Over-Winter Green: Sweet Spinach
Also, register for Friday listening session on black farmer restoration
In This Issue
• Sweet on That Winter Spinach
• Friday: Online Event to Support Black Farmers
Sunrise Before the Storm
This gorgeous scene greeted us early risers this morning. It was fortunate, because it looks like we won’t see much of Old Sol for a couple of days. Overcast quickly filtered in ahead of rain and then a pretty significant snowstorm.
Forecasts have conflicted over how much we’ll get in the city, because the storm is supposed to have a sharp northern edge and we’re near it. Nonetheless, there’s a Winter Storm Warning and the consensus seems to be we’ll get at least a few inches, maybe more.
Over-Winter Green: A Sweet Spinach Story
Spinach, like kale, is a cold-hardy leafy green. That makes it one of the few warm weather crops planted in the fall and harvested in winter by our region’s farmers.
But that’s not the best part of the story. While cold weather would kill off most in-ground plants, it actually makes winter spinach more delicious — much sweeter than the spinach grown under the hot summer sun.
Here’s why, as described in a 2017 article in Saveur magazine.
“They tend to be delicious and sweet,” says chef Spike Gjerde of Woodberry Kitchen in Baltimore, a restaurant that hews closely to local producers and seasonality. “They’re around when we most need something that’s green on our menu,” he says referring to the moment when the restaurant’s preserved vegetables are running low.
Overwintered vegetables tend to taste sweeter than their seasonal counterparts because, as a defense, plants produce more sugar to keep themselves from freezing to death. The result is more residual sugar on the palate. A lot of vegetables, including cauliflower, Brussels sprouts, carrots, and kohlrabi, can be overwintered, but greens are especially common.
Winter spinach actually played a key role in the development of Chicago’s farm-to-table restaurant culture. Chef Rick Bayless was committed to sourcing from local farmers when he opened Frontera Grill in 1987 but found it difficult to make those connections at the time. Snug Haven Farm in Belleville, Wisconsin, reached out to Frontera, though, and wowed Bayless with, as he has said, “the sweetest spinach I’d ever tasted.”
Bayless loved Snug Haven’s winter spinach (and frozen tomatoes) so much that he loaned the farm $10,000 to build a hoop house and increase production. After making loans to other farmers, Bayless in 2003 created the nonprofit Frontera Farmer Foundation, which over the years since has made more than $2 million in grants to regional farmers for capital improvement projects.
I have been purchasing delicious spinach this winter from Three Sisters Garden in Kankakee, Illinois. [Small world note: Tracey Vowell, Three Sisters Garden’s owner, was formerly executive chef at Frontera Grill and played a key role in establishing the restaurant group’s local sourcing program.]
Spinach is very versatile. This week I’ve used it in stracciatella, often referred to as Italian egg drop soup…
… and simply sautéed in a little garlic oil.

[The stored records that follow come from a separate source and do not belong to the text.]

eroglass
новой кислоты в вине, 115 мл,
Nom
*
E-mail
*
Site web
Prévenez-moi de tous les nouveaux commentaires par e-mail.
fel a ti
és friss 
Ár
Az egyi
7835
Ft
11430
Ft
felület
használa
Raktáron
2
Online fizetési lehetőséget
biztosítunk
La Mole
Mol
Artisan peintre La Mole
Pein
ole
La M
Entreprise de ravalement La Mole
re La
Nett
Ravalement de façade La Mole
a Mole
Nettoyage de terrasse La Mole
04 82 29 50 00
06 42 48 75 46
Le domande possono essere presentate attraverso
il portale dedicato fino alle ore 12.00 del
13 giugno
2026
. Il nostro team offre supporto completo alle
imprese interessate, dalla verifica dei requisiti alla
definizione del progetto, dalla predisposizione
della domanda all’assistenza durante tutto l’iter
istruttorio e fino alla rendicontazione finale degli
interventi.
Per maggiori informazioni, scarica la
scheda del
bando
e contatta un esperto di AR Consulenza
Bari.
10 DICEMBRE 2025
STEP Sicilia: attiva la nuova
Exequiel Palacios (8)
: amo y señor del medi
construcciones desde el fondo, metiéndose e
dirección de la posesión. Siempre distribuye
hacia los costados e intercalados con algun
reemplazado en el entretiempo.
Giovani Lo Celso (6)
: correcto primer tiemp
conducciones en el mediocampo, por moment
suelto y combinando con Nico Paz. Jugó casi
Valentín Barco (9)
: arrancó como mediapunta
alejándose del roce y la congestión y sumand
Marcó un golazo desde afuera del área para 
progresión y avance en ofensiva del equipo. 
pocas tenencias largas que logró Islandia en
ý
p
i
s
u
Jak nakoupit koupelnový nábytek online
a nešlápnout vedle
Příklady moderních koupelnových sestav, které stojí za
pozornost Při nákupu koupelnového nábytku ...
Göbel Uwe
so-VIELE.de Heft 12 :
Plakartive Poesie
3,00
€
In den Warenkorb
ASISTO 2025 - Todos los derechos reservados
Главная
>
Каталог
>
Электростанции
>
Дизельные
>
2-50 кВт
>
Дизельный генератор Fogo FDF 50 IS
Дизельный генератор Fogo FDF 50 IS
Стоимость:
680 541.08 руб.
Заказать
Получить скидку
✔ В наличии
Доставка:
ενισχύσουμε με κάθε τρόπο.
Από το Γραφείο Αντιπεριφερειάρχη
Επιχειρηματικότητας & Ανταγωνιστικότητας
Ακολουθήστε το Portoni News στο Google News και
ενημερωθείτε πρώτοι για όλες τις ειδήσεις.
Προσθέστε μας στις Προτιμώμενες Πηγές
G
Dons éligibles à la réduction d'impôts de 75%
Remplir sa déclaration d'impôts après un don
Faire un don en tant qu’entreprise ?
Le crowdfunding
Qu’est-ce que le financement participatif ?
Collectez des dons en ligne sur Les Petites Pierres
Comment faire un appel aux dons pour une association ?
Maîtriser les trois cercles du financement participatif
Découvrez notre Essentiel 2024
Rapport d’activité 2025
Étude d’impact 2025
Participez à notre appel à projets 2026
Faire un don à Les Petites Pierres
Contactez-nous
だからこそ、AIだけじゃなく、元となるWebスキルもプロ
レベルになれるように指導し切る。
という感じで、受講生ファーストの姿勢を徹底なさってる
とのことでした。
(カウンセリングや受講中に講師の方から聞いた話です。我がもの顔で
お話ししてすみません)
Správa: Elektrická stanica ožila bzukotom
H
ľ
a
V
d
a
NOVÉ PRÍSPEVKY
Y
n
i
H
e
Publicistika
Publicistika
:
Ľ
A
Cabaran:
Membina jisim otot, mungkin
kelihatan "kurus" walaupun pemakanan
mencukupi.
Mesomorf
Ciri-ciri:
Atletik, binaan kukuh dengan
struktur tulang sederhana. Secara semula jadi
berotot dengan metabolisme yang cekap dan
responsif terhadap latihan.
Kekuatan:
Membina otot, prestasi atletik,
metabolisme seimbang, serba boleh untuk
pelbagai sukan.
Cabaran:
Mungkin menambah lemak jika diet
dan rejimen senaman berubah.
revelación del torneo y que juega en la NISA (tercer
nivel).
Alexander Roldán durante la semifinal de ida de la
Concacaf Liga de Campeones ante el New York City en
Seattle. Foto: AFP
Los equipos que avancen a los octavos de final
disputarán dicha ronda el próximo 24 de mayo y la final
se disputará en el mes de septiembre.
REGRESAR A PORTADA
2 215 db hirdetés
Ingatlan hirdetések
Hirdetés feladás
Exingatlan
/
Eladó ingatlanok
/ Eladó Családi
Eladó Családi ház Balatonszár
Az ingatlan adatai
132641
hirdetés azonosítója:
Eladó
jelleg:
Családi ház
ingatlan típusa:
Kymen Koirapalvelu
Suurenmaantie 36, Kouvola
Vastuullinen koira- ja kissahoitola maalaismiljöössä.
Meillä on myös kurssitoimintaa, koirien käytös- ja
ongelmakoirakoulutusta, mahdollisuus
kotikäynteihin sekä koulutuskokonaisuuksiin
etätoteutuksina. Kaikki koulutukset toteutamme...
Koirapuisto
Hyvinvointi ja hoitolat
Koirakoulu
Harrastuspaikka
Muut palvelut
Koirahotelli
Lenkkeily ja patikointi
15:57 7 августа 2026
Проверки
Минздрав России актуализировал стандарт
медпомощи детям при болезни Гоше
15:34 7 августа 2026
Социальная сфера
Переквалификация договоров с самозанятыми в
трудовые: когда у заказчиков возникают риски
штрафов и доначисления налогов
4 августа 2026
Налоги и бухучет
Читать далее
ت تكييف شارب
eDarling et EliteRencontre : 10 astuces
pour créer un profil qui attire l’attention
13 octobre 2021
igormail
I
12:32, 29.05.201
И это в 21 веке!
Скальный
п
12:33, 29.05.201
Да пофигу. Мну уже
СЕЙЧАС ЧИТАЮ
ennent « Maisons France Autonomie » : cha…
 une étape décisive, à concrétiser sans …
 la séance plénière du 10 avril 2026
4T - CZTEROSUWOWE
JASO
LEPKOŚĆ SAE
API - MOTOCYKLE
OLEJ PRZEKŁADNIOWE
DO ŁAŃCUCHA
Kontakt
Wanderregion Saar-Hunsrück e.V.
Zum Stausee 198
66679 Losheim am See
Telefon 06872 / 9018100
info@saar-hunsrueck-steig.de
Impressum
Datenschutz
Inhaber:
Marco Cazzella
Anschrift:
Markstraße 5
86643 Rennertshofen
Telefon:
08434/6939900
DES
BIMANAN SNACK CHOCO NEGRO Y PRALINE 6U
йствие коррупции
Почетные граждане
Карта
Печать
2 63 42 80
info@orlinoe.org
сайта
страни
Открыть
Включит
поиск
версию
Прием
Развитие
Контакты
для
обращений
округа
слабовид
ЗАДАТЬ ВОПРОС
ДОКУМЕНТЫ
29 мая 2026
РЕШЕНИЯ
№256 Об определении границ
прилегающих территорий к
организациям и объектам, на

Feel free to share your favorite spinach recipes/serving ideas in the comments.
And from the food is medicine angle, the Nutritional Data website says spinach “is low in Saturated Fat, and very low in Cholesterol. It is also a good source of Niacin and Zinc, and a very good source of Dietary Fiber, Protein, Vitamin A, Vitamin C, Vitamin E (Alpha Tocopherol), Vitamin K, Thiamin, Riboflavin, Vitamin B6, Folate, Calcium, Iron, Magnesium, Phosphorus, Potassium, Copper and Manganese.”
Though while spinach can help make you stronger, there is no scientific evidence that it will really give you humongous forearms.
Friday: Online Event to Support Black Farmers
Learn about Illinois’ proposed Black Farmer Restoration Act from state Rep. Sonya Harper and her staff in an online listening session this Friday (February 4) at 5 p.m.
The Black Farmer Restoration Act would create the Black Farmer Restoration Fund to purchase farmland on the open market and grant it to eligible individuals. It also would establish that the State will provide training to socially disadvantaged farmers, and would establish an Equity Commission to continue studying historical and ongoing discrimination by the Department of Agriculture.
Rep. Harper, a co-sponsor of the bill, represents a district on Chicago’s South Side, is Joint Chair of the Illinois Legislative Black Caucus, and serves as executive director of Grow Greater Englewood. Your participation and personal story will help her provide input on how these programs can better serve you and our community.
Participants will be asked a series of questions to gain a deeper understanding of the barriers faced by Black and socially disadvantaged farmers which will help inform how the bill is written and implemented. Priority is given to BIPOC voices.